5. What are the three primary causes of neonatal death which urgently need to be addressed in South Africa?

Spontaneous preterm labour, intrapartum hypoxia and infection. The case is an example of intrapartum hypoxia.

Case study 3

After reading the summary of early neonatal deaths in a large teaching hospital, the doctor in charge of newborn care decided that something drastic had to be done to reduce the unacceptably high early neonatal mortality rate. He called all the nursing and medical staff together to discuss the problem and make suggestions to prevent further deaths.

1. Can early neonatal deaths be prevented?

Yes. With simple, good management many early neonatal deaths can be prevented.

2. What is needed to prevent most early neonatal deaths?

Common causes of death and the important avoidable factors need to be identified. Then a clear plan to manage these common problems must be drawn up. As these are already available, all that is now required is the will to make the plan work.

3. What can be done during pregnancy to reduce the early neonatal death rate?

  1. Encourage early booking and practice good antenatal care.
  2. Screen for and treat syphilis.
  3. Monitor fetal growth and fetal movements.
  4. Teach pregnant women the danger signs.

Good antenatal care to prevent, detect and manage problems with the fetus should be made available to all pregnant women. It is better and cheaper to prevent than to treat a neonatal problem.

4. What should be done after delivery to reduce the early neonatal mortality rate?

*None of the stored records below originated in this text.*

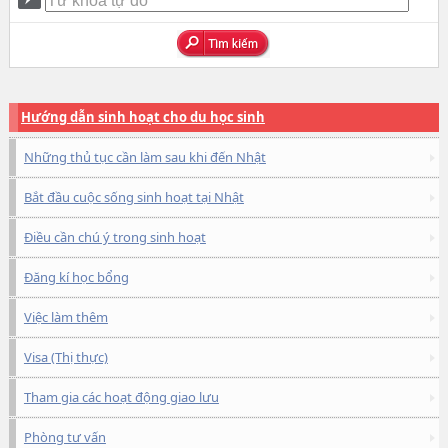
Hướng dẫn sinh hoạt cho du học sinh
Những thủ tục cần làm sau khi đến Nhật
Bắt đầu cuộc sống sinh hoạt tại Nhật
Điều cần chú ý trong sinh hoạt
Đăng kí học bổng
Việc làm thêm
Visa (Thị thực)
Tham gia các hoạt động giao lưu
Phòng tư vấn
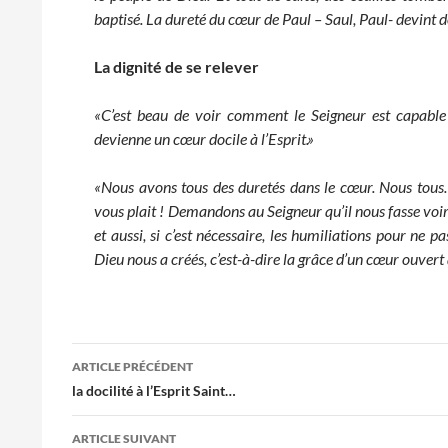
baptisé. La dureté du cœur de Paul – Saul, Paul- devint doc
La dignité de se relever
«C’est beau
de voir comment le Seigneur est capable
devienne un cœur docile à l’Esprit.»
«Nous avons tous des duretés dans le cœur. Nous tous. Si
vous plait ! Demandons au Seigneur qu’il nous fasse voir 
et aussi, si c’est nécessaire, les humiliations pour ne pa
Dieu nous a créés, c’est-à-dire la grâce d’un cœur ouvert à
Navigation
ARTICLE PRÉCÉDENT
des
la docilité à l’Esprit Saint…
articles
ARTICLE SUIVANT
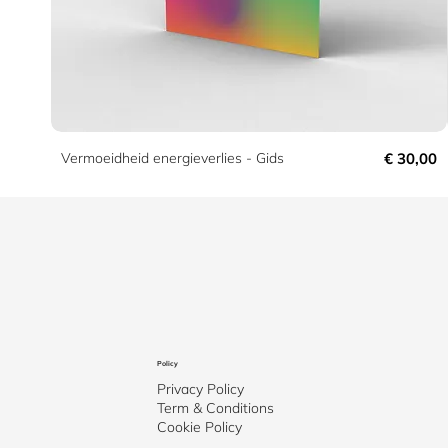
Prijs
Vermoeidheid energieverlies - Gids
€ 30,00
Policy
Privacy Policy
Term & Conditions
Cookie Policy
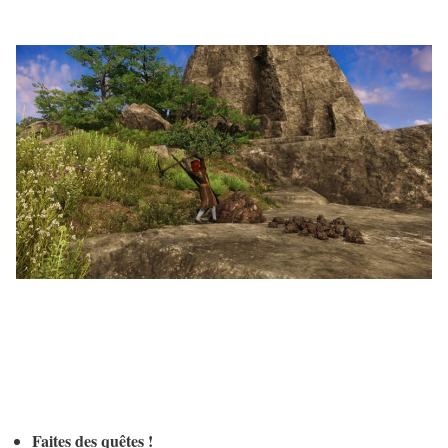
Faites des quêtes !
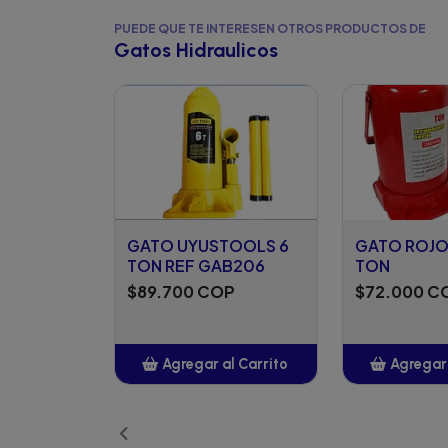
PUEDE QUE TE INTERESEN OTROS PRODUCTOS DE
Gatos Hidraulicos
GATO UYUSTOOLS 6
GATO ROJO
TON REF GAB206
TON
$89.700 COP
$72.000 C
Agregar al Carrito
Agregar 
Añadido
Añ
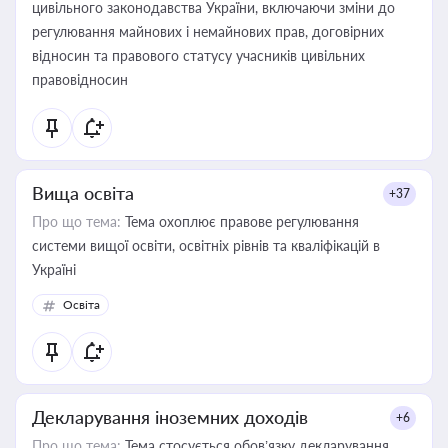
цивільного законодавства України, включаючи зміни до
регулювання майнових і немайнових прав, договірних
відносин та правового статусу учасників цивільних
правовідносин
Вища освіта
+37
Про що тема:
Тема охоплює правове регулювання
системи вищої освіти, освітніх рівнів та кваліфікацій в
Україні
Освіта
Декларування іноземних доходів
+6
Про що тема:
Тема стосується обов’язку декларування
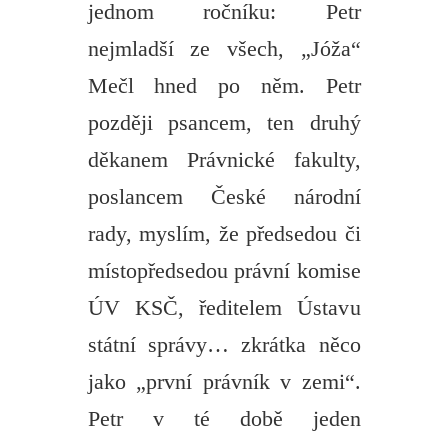
jednom ročníku: Petr
nejmladší ze všech, „Jóža“
Mečl hned po něm. Petr
později psancem, ten druhý
děkanem Právnické fakulty,
poslancem České národní
rady, myslím, že předsedou či
místopředsedou právní komise
ÚV KSČ, ředitelem Ústavu
státní správy… zkrátka něco
jako „první právník v zemi“.
Petr v té době jeden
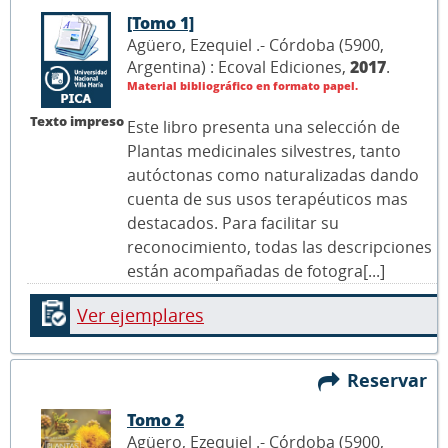
[Tomo 1]
Agüero, Ezequiel .- Córdoba (5900,
Argentina) : Ecoval Ediciones,
2017
.
Material bibliográfico en formato papel.
Texto impreso
Este libro presenta una selección de
Plantas medicinales silvestres, tanto
autóctonas como naturalizadas dando
cuenta de sus usos terapéuticos mas
destacados. Para facilitar su
reconocimiento, todas las descripciones
están acompañadas de fotogra[...]
Ver ejemplares
Reservar
Tomo 2
Agüero, Ezequiel .- Córdoba (5900,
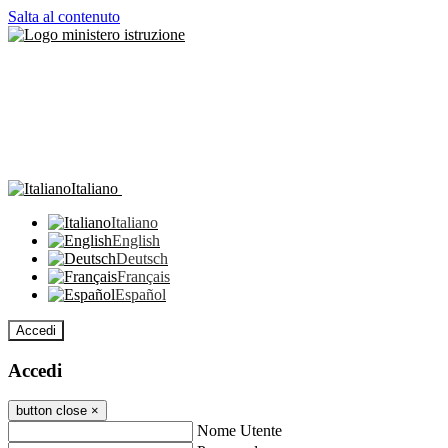
Salta al contenuto
Italiano
Italiano
English
Deutsch
Français
Español
Accedi
Accedi
button close
×
Nome Utente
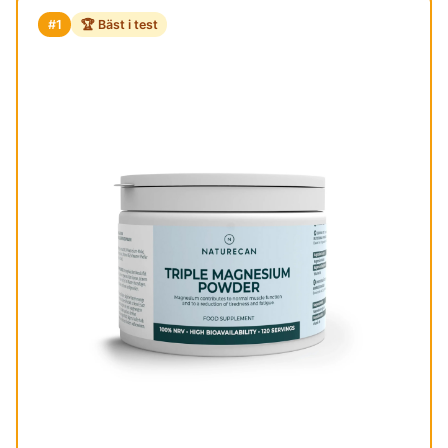
#1
🏆 Bäst i test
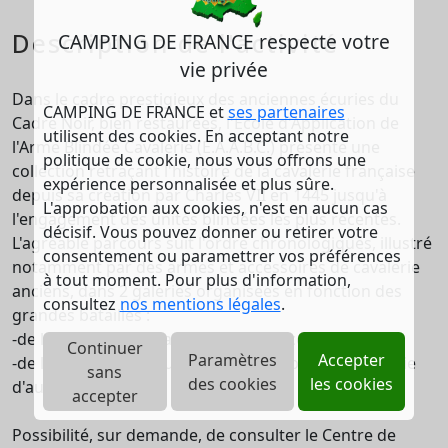
Description de l'activité
CAMPING DE FRANCE respecte votre
vie privée
Dans le cadre prestigieux des anciennes écuries du
CAMPING DE FRANCE et
ses partenaires
Cadre Noir, bien restaurées, l'Ecole d'Application de
utilisent des cookies. En acceptant notre
l'Arme Blindée Cavalerie (E.A.A.B.C.) présente une
politique de cookie, nous vous offrons une
collection retraçant l'histoire de la cavalerie française
expérience personnalisée et plus sûre.
depuis sa création par Charles VII en 1445 jusqu'à
L'approbation aux cookies, n'est en aucun cas
l'engagement des unités blindées les plus récentes.
décisif. Vous pouvez donner ou retirer votre
L'agréable parcours suit l'ordre chronologiques, illustré
consentement ou paramettrer vos préférences
notamment par des armes et accessoires de cavalerie
à tout moment. Pour plus d'information,
anciens, dans 2 galeries organisées en fonction des
consultez
nos mentions légales
.
grandes batailles :
-de la naissance de la cavalerie au Second Empire ;
Continuer
Paramètres
Accepter
-de la Troisième République à l'arme blindée cavalerie
sans
des cookies
les cookies
d'aujourd'hui.
accepter
Possibilité, sur demande, de consulter le Centre de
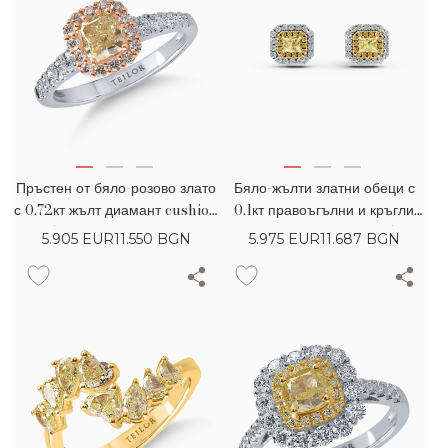
Пръстен от бяло-розово злато
Бяло-жълти златни обеци с
с 0.72кт жълт диамант cushion
0.1кт правоъгълни и кръгли
и 0.54кт розови и безцветни
жълти диаманти и 0.65кт
5.905
EUR
11.550 BGN
5.975
EUR
11.687 BGN
диаманти
диаманти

  1. Diagnose and treat depressed breathing at birth.
  2. Keep infants warm and dry, preferably with kangaroo mother care.
  3. Weigh all infants to identify low birth weight infants who may need extra care.
  4. Promote exclusive breastfeeding.
  5. Provide good basic newborn care.

5. How can monitoring the fetal heart during labour be improved?

Staff must be taught to listen to and count the fetal heart rate between and immediately after the end of contractions in order to detect late decelerations. The fetal heart must be clearly heard, with a Doptone if necessary.

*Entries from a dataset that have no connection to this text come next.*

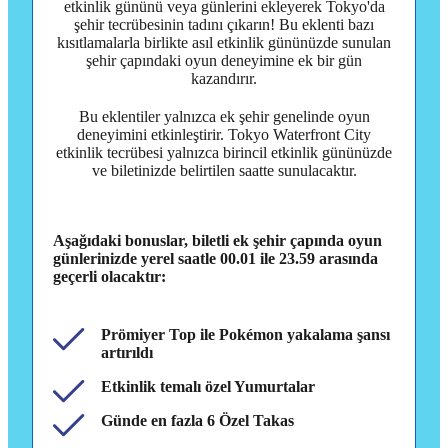
etkinlik gününü veya günlerini ekleyerek Tokyo'da
şehir tecrübesinin tadını çıkarın! Bu eklenti bazı
kısıtlamalarla birlikte asıl etkinlik gününüzde sunulan
şehir çapındaki oyun deneyimine ek bir gün
kazandırır.
Bu eklentiler yalnızca ek şehir genelinde oyun
deneyimini etkinleştirir. Tokyo Waterfront City
etkinlik tecrübesi yalnızca birincil etkinlik gününüzde
ve biletinizde belirtilen saatte sunulacaktır.
Aşağıdaki bonuslar, biletli ek şehir çapında oyun
günlerinizde yerel saatle 00.01 ile 23.59 arasında
geçerli olacaktır:
Prömiyer Top ile Pokémon yakalama şansı
artırıldı
Etkinlik temalı özel Yumurtalar
Günde en fazla 6 Özel Takas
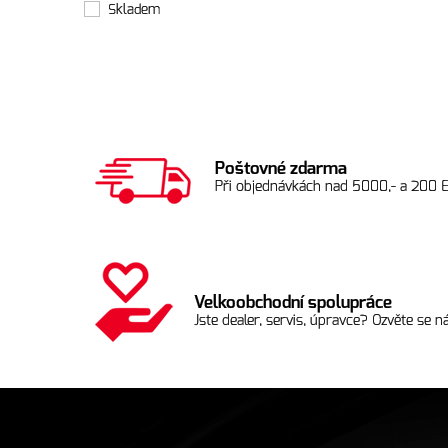
Skladem
Poštovné zdarma
Při objednávkách nad 5000,- a 200 
Velkoobchodní spolupráce
Jste dealer, servis, úpravce? Ozvěte se ná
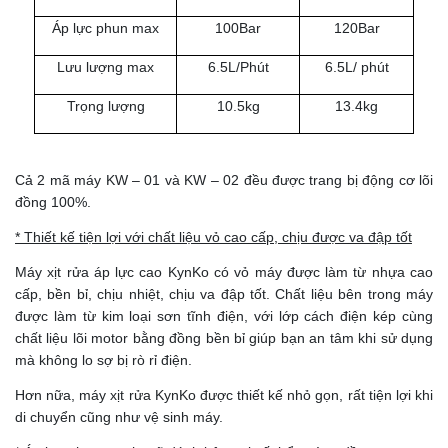
Áp lực phun max
100Bar
120Bar
Lưu lượng max
6.5L/Phút
6.5L/ phút
Trọng lượng
10.5kg
13.4kg
Cả 2 mã máy KW – 01 và KW – 02 đều được trang bị động cơ lõi
đồng 100%.
* Thiết kế tiện lợi với chất liệu vỏ cao cấp, chịu được va đập tốt
Máy xịt rửa áp lực cao KynKo có vỏ máy được làm từ nhựa cao
cấp, bền bỉ, chịu nhiệt, chịu va đập tốt. Chất liệu bên trong máy
được làm từ kim loại sơn tĩnh điện, với lớp cách điện kép cùng
chất liệu lõi motor bằng đồng bền bỉ giúp bạn an tâm khi sử dụng
mà không lo sợ bị rò rỉ điện.
Hơn nữa, máy xịt rửa KynKo được thiết kế nhỏ gọn, rất tiện lợi khi
di chuyển cũng như vệ sinh máy.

6. What simple steps can be done after delivery to prevent infection in the newborn infant.

  1. Encourage exclusive breastfeeding.
  2. Wash or spray hands before examining an infant.
  3. Promote kangaroo mother care.
  4. Give prophylactic cord and eye care.

7. How can the mother-to-child transmission of HIV be reduced?

  1. Offer HIV screening to all pregnant women.
  2. Antiretroviral drugs can halve the risk of HIV transmission to the infant.
  3. Exclusive breast or exclusive formula feed.